- Opening Delimiter -

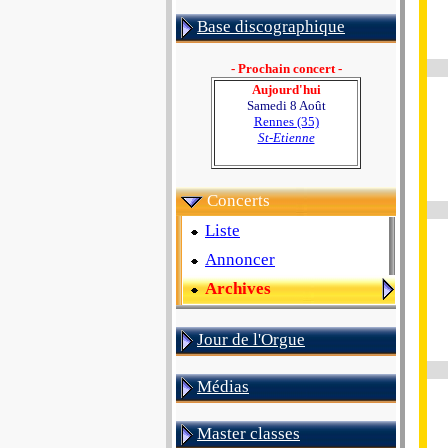
Base discographique
- Prochain concert -
Aujourd'hui
Samedi 8 Août
Rennes (35)
St-Etienne
Concerts
Liste
Annoncer
Archives
Jour de l'Orgue
Médias
Master classes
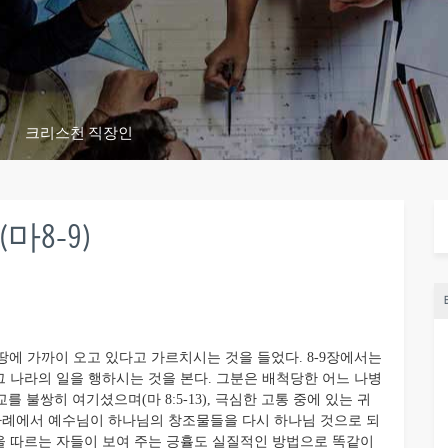
크리스천 직장인
마8-9)
에 가까이 오고 있다고 가르치시는 것을 들었다. 8-9장에서는
 나라의 일을 행하시는 것을 본다. 그분은 배척당한 어느 나병
교를 불쌍히 여기셨으며(마 8:5-13), 극심한 고통 중에 있는 귀
 모든 사례에서 예수님이 하나님의 창조물들을 다시 하나님 것으로 되
을 따르는 자들이 보여 주는 긍휼도 실질적인 방법으로 똑같이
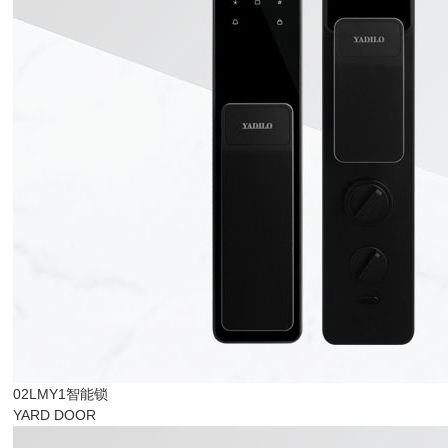
02LMY1智能锁
YARD DOOR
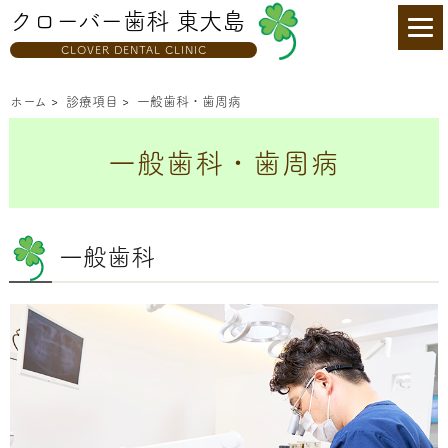
クローバー歯科 東大島
CLOVER DENTAL CLINIC
ホーム
>
診療項目
>
一般歯科・歯周病
一般歯科・歯周病
一般歯科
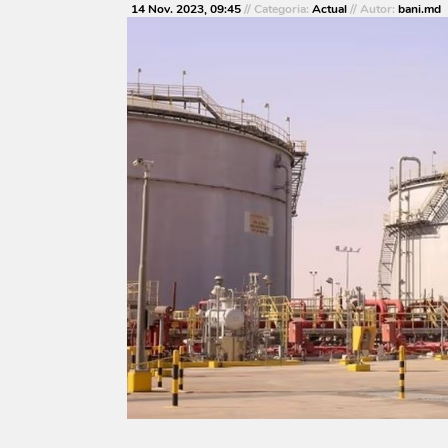
14 Nov. 2023, 09:45
// Categoria:
Actual
// Autor:
bani.md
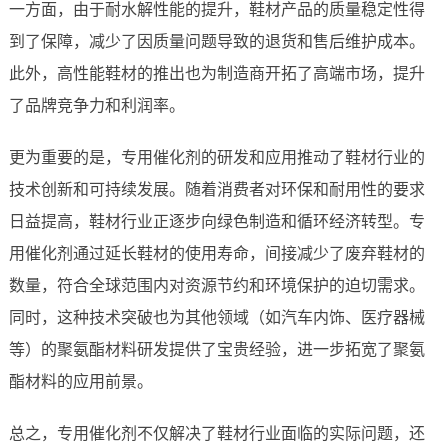
一方面，由于耐水解性能的提升，鞋材产品的质量稳定性得
到了保障，减少了因质量问题导致的退货和售后维护成本。
此外，高性能鞋材的推出也为制造商开拓了高端市场，提升
了品牌竞争力和利润率。
更为重要的是，专用催化剂的研发和应用推动了鞋材行业的
技术创新和可持续发展。随着消费者对环保和耐用性的要求
日益提高，鞋材行业正逐步向绿色制造和循环经济转型。专
用催化剂通过延长鞋材的使用寿命，间接减少了废弃鞋材的
数量，符合全球范围内对资源节约和环境保护的迫切需求。
同时，这种技术突破也为其他领域（如汽车内饰、医疗器械
等）的聚氨酯材料研发提供了宝贵经验，进一步拓宽了聚氨
酯材料的应用前景。
总之，专用催化剂不仅解决了鞋材行业面临的实际问题，还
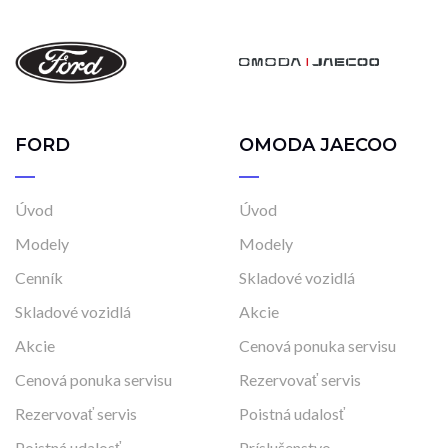
FORD
OMODA JAECOO
Úvod
Úvod
Modely
Modely
Cenník
Skladové vozidlá
Skladové vozidlá
Akcie
Akcie
Cenová ponuka servisu
Cenová ponuka servisu
Rezervovať servis
Rezervovať servis
Poistná udalosť
Poistná udalosť
Príslušenstvo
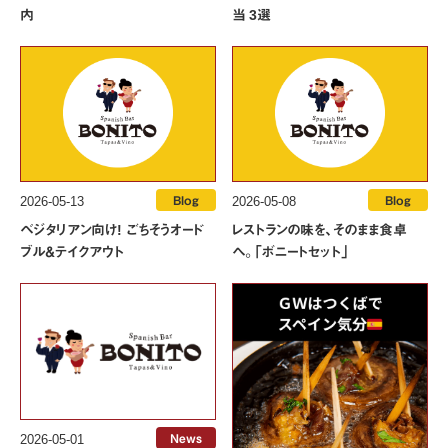
当 3選
内
2026-05-13
Blog
2026-05-08
Blog
ベジタリアン向け! ごちそうオード
レストランの味を、そのまま食卓
ブル＆テイクアウト
へ。「ボニートセット」
2026-05-01
News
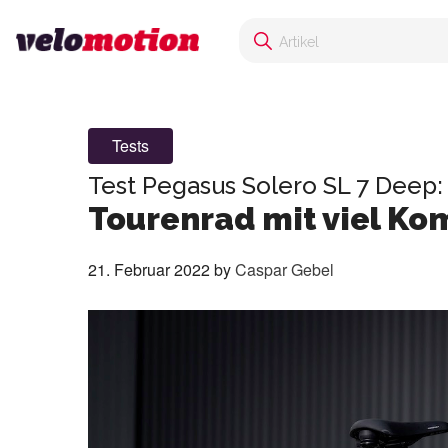
Tests
Test Pegasus Solero SL 7 Deep:
Tourenrad mit viel Ko
21. Februar 2022
by
Caspar Gebel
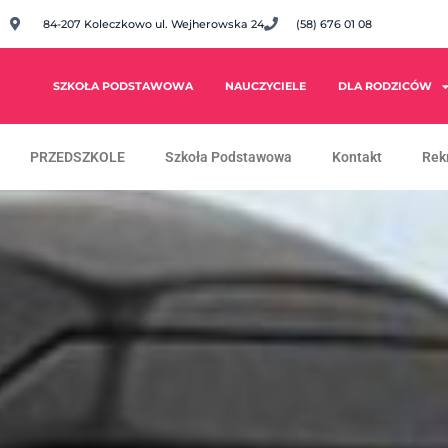
84-207 Koleczkowo ul. Wejherowska 24
(58) 676 01 08
SZKOŁA PODSTAWOWA
NAUCZYCIELE
DLA RODZICÓW
PRZEDSZKOLE
Szkoła Podstawowa
Kontakt
Rek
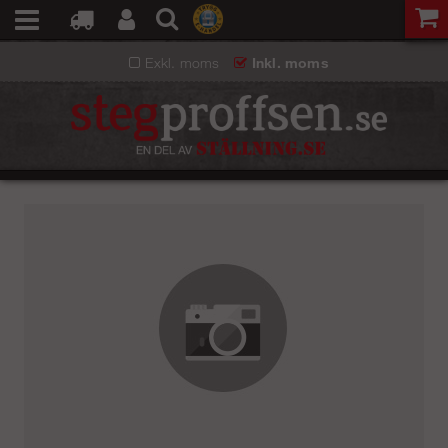
Exkl. moms
Inkl. moms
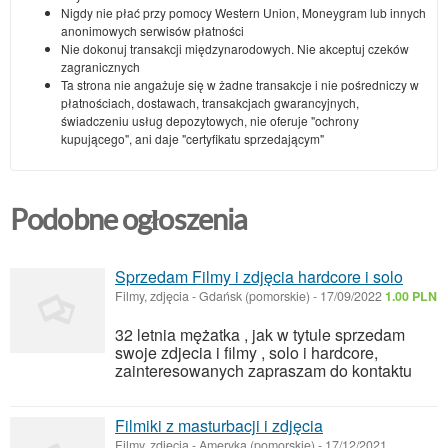
Nigdy nie płać przy pomocy Western Union, Moneygram lub innych
anonimowych serwisów płatności
Nie dokonuj transakcji międzynarodowych. Nie akceptuj czeków
zagranicznych
Ta strona nie angażuje się w żadne transakcje i nie pośredniczy w
płatnościach, dostawach, transakcjach gwarancyjnych,
świadczeniu usług depozytowych, nie oferuje "ochrony
kupującego", ani daje "certyfikatu sprzedającym"
Podobne ogłoszenia
Sprzedam Filmy i zdjęcia hardcore i solo
Filmy, zdjęcia
-
Gdańsk (pomorskie)
-
17/09/2022
1.00 PLN
32 letnia mężatka , jak w tytule sprzedam
swoje zdjecia i filmy , solo i hardcore,
zainteresowanych zapraszam do kontaktu
Filmiki z masturbacji i zdjęcia
Filmy, zdjęcia
-
Ameryka (pomorskie)
-
17/12/2021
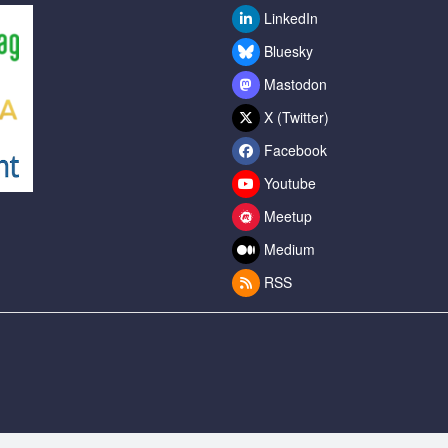
LinkedIn
Bluesky
Mastodon
X (Twitter)
Facebook
Youtube
Meetup
Medium
RSS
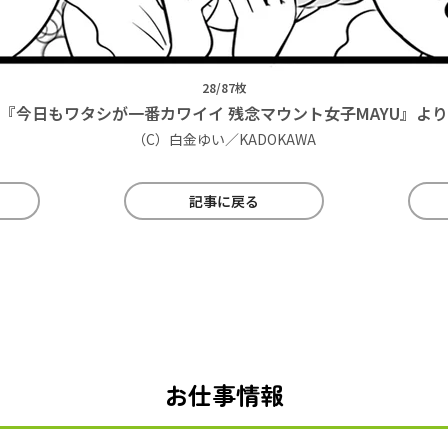
28/87枚
『今日もワタシが一番カワイイ 残念マウント女子MAYU』より
（C）白金ゆい／KADOKAWA
記事に戻る
お仕事情報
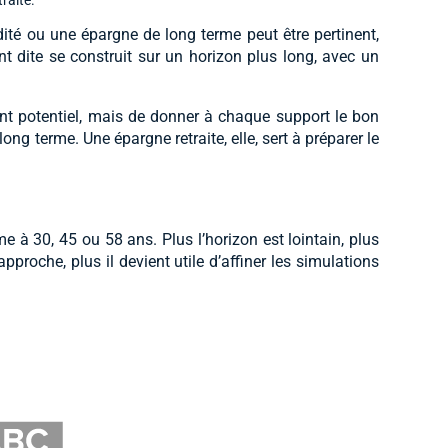
ité ou une épargne de long terme peut être pertinent,
nt dite se construit sur un horizon plus long, avec un
ent potentiel, mais de donner à chaque support le bon
long terme. Une épargne retraite, elle, sert à préparer le
e à 30, 45 ou 58 ans. Plus l’horizon est lointain, plus
proche, plus il devient utile d’affiner les simulations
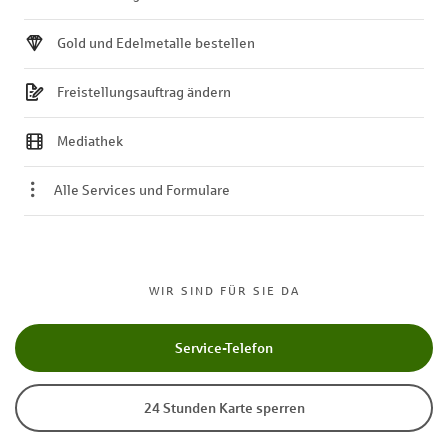
Gold und Edelmetalle bestellen
Freistellungsauftrag ändern
Mediathek
Alle Services und Formulare
WIR SIND FÜR SIE DA
Service-Telefon
24 Stunden Karte sperren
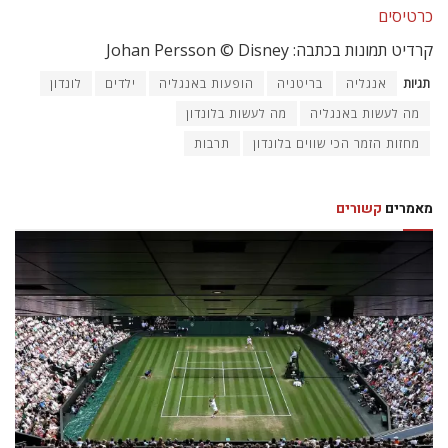
כרטיסים
קרדיט תמונות בכתבה: Johan Persson ©️ Disney
תגיות
אנגליה
בריטניה
הופעות באנגליה
ילדים
לונדון
מה לעשות באנגליה
מה לעשות בלונדון
מחזות הזמר הכי שווים בלונדון
תרבות
מאמרים
קשורים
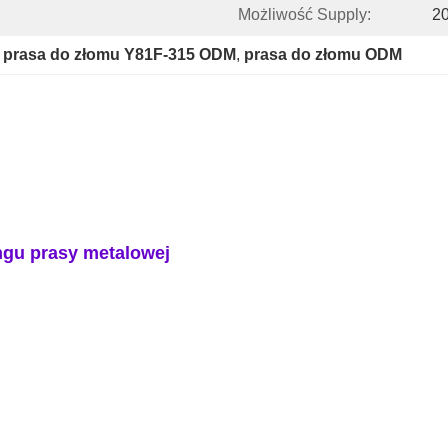
Możliwość Supply:
20
 
prasa do złomu Y81F-315 ODM
, 
prasa do złomu ODM
ngu prasy metalowej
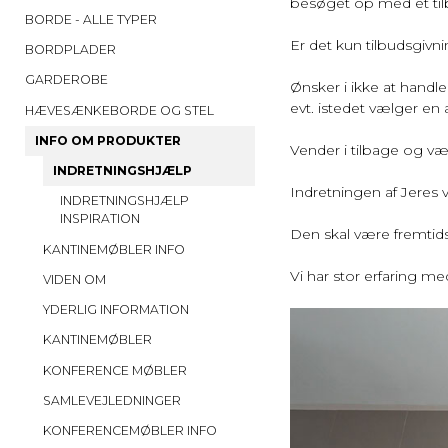
besøget op med et tilbu
BORDE - ALLE TYPER
Er det kun tilbudsgivn
BORDPLADER
GARDEROBE
Ønsker i ikke at handl
evt. istedet vælger en a
HÆVESÆNKEBORDE OG STEL
INFO OM PRODUKTER
Vender i tilbage og væ
INDRETNINGSHJÆLP
Indretningen af Jeres
INDRETNINGSHJÆLP
INSPIRATION
Den skal være fremtids
KANTINEMØBLER INFO
Vi har stor erfaring me
VIDEN OM
YDERLIG INFORMATION
KANTINEMØBLER
KONFERENCE MØBLER
SAMLEVEJLEDNINGER
KONFERENCEMØBLER INFO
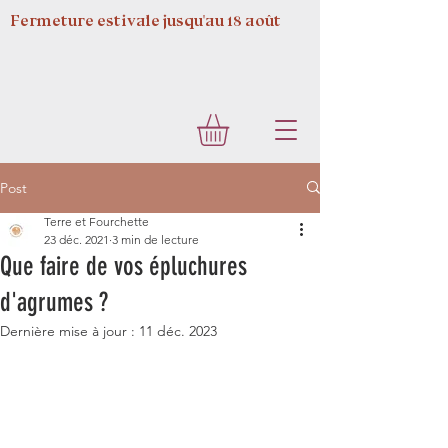
Fermeture estivale jusqu'au 18 août
Post
Terre et Fourchette
23 déc. 2021
3 min de lecture
Que faire de vos épluchures
d'agrumes ?
Dernière mise à jour :
11 déc. 2023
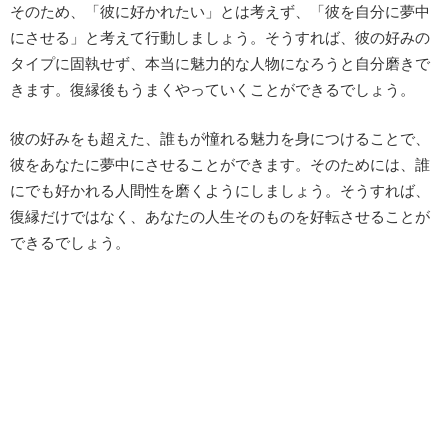
そのため、「彼に好かれたい」とは考えず、「彼を自分に夢中
にさせる」と考えて行動しましょう。そうすれば、彼の好みの
タイプに固執せず、本当に魅力的な人物になろうと自分磨きで
きます。復縁後もうまくやっていくことができるでしょう。
彼の好みをも超えた、誰もが憧れる魅力を身につけることで、
彼をあなたに夢中にさせることができます。そのためには、誰
にでも好かれる人間性を磨くようにしましょう。そうすれば、
復縁だけではなく、あなたの人生そのものを好転させることが
できるでしょう。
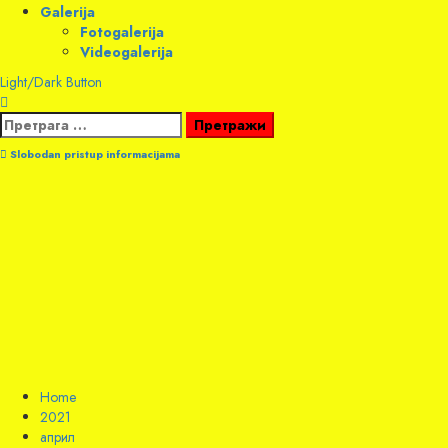
Galerija
Fotogalerija
Videogalerija
Light/Dark Button
Претрага
за:
Slobodan pristup informacijama
Home
2021
април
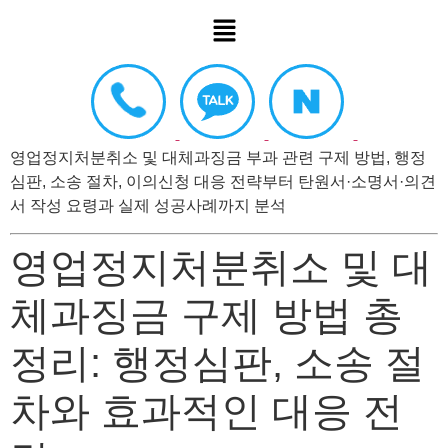
영업정지처분취소 및 대체과징금 부과 관련 구제 방법, 행정
심판, 소송 절차, 이의신청 대응 전략부터 탄원서·소명서·의견
서 작성 요령과 실제 성공사례까지 분석
영업정지처분취소 및 대
체과징금 구제 방법 총
정리: 행정심판, 소송 절
차와 효과적인 대응 전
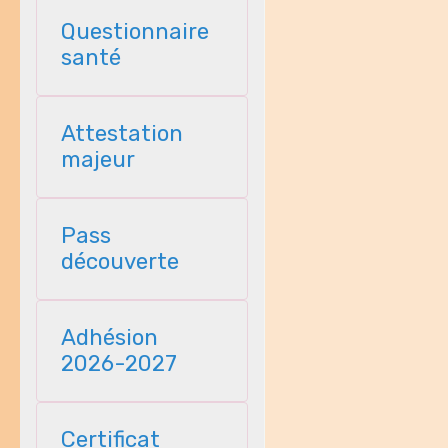
Questionnaire
santé
Attestation
majeur
Pass
découverte
Adhésion
2026-2027
Certificat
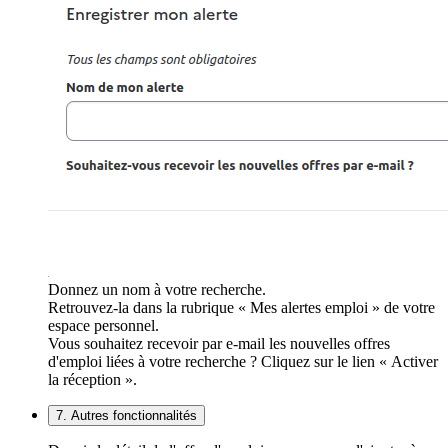
Donnez un nom à votre recherche.
Retrouvez-la dans la rubrique « Mes alertes emploi » de votre
espace personnel.
Vous souhaitez recevoir par e-mail les nouvelles offres
d'emploi liées à votre recherche ? Cliquez sur le lien « Activer
la réception ».
7. Autres fonctionnalités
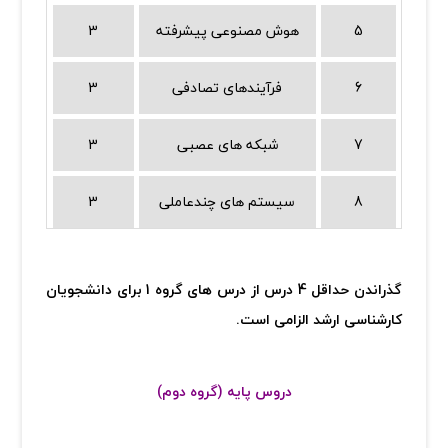
5
هوش مصنوعی پیشرفته
3
6
فرآیندهای تصادفی
3
7
شبکه های عصبی
3
8
سیستم های چندعاملی
3
گذراندن حداقل 4 درس از درس های گروه 1 برای دانشجویان
کارشناسی ارشد الزامی است.
دروس پایه (گروه دوم)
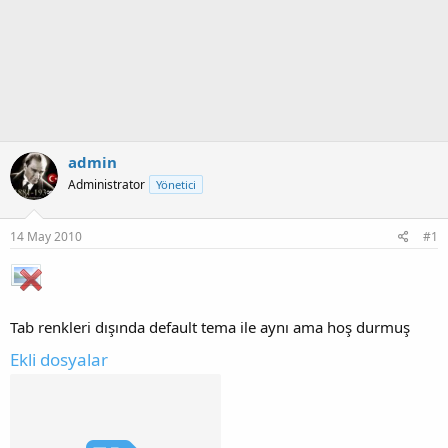
admin
Administrator
Yönetici
14 May 2010
#1
Tab renkleri dışında default tema ile aynı ama hoş durmuş
Ekli dosyalar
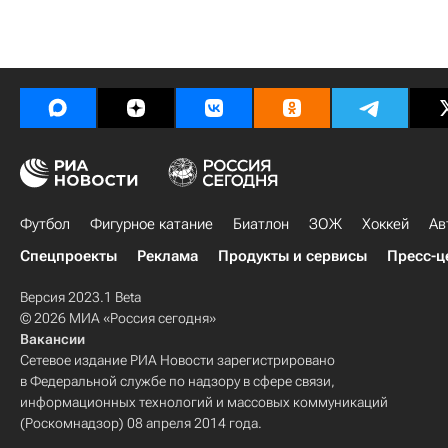
Футбол
Фигурное катание
Биатлон
ЗОЖ
Хоккей
Ав
Спецпроекты
Реклама
Продукты и сервисы
Пресс-ц
Версия 2023.1 Beta
© 2026 МИА «Россия сегодня»
Вакансии
Сетевое издание РИА Новости зарегистрировано
в Федеральной службе по надзору в сфере связи,
информационных технологий и массовых коммуникаций
(Роскомнадзор) 08 апреля 2014 года.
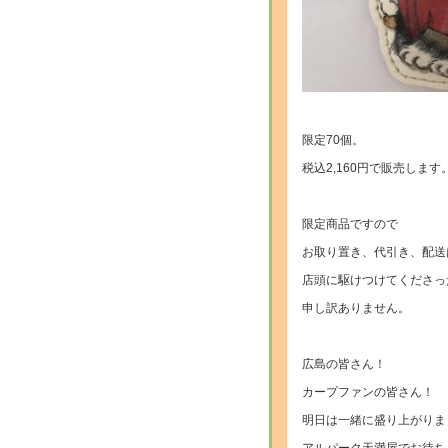
限定70個。
税込2,160円で販売します
限定商品ですので
お取り置き、代引き、配送
店頭に駆けつけてくださっ
申し訳ありません。
広島の皆さん！
カープファンの皆さん！
明日は一緒に盛り上がりま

- Closing Delimiter -

How to complete this task:
Take the records from their first line through the line containing "更为重要的是，专用催化剂的研发和应用推动了鞋材行业的" and please return exactly those lines, both ends included, minus the pictures.

Expected answer:
Base discographique
- Prochain concert -
Aujourd'hui
Samedi 8 Août
Rennes (35)
St-Etienne
Concerts
Liste
Annoncer
Archives
Jour de l'Orgue
Médias
Master classes
크리스천 직장인
마8-9)
에 가까이 오고 있다고 가르치시는 것을 들었다. 8-9장에서는
 나라의 일을 행하시는 것을 본다. 그분은 배척당한 어느 나병
교를 불쌍히 여기셨으며(마 8:5-13), 극심한 고통 중에 있는 귀
 모든 사례에서 예수님이 하나님의 창조물들을 다시 하나님 것으로 되
을 따르는 자들이 보여 주는 긍휼도 실질적인 방법으로 똑같이
02LMY1智能锁
YARD DOOR
クローバー歯科 東大島
CLOVER DENTAL CLINIC
ホーム
>
診療項目
>
一般歯科・歯周病
一般歯科・歯周病
一般歯科
14 Nov. 2023, 09:45
// Categoria:
Actual
// Autor:
bani.md
一方面，由于耐水解性能的提升，鞋材产品的质量稳定性得
到了保障，减少了因质量问题导致的退货和售后维护成本。
此外，高性能鞋材的推出也为制造商开拓了高端市场，提升
了品牌竞争力和利润率。
更为重要的是，专用催化剂的研发和应用推动了鞋材行业的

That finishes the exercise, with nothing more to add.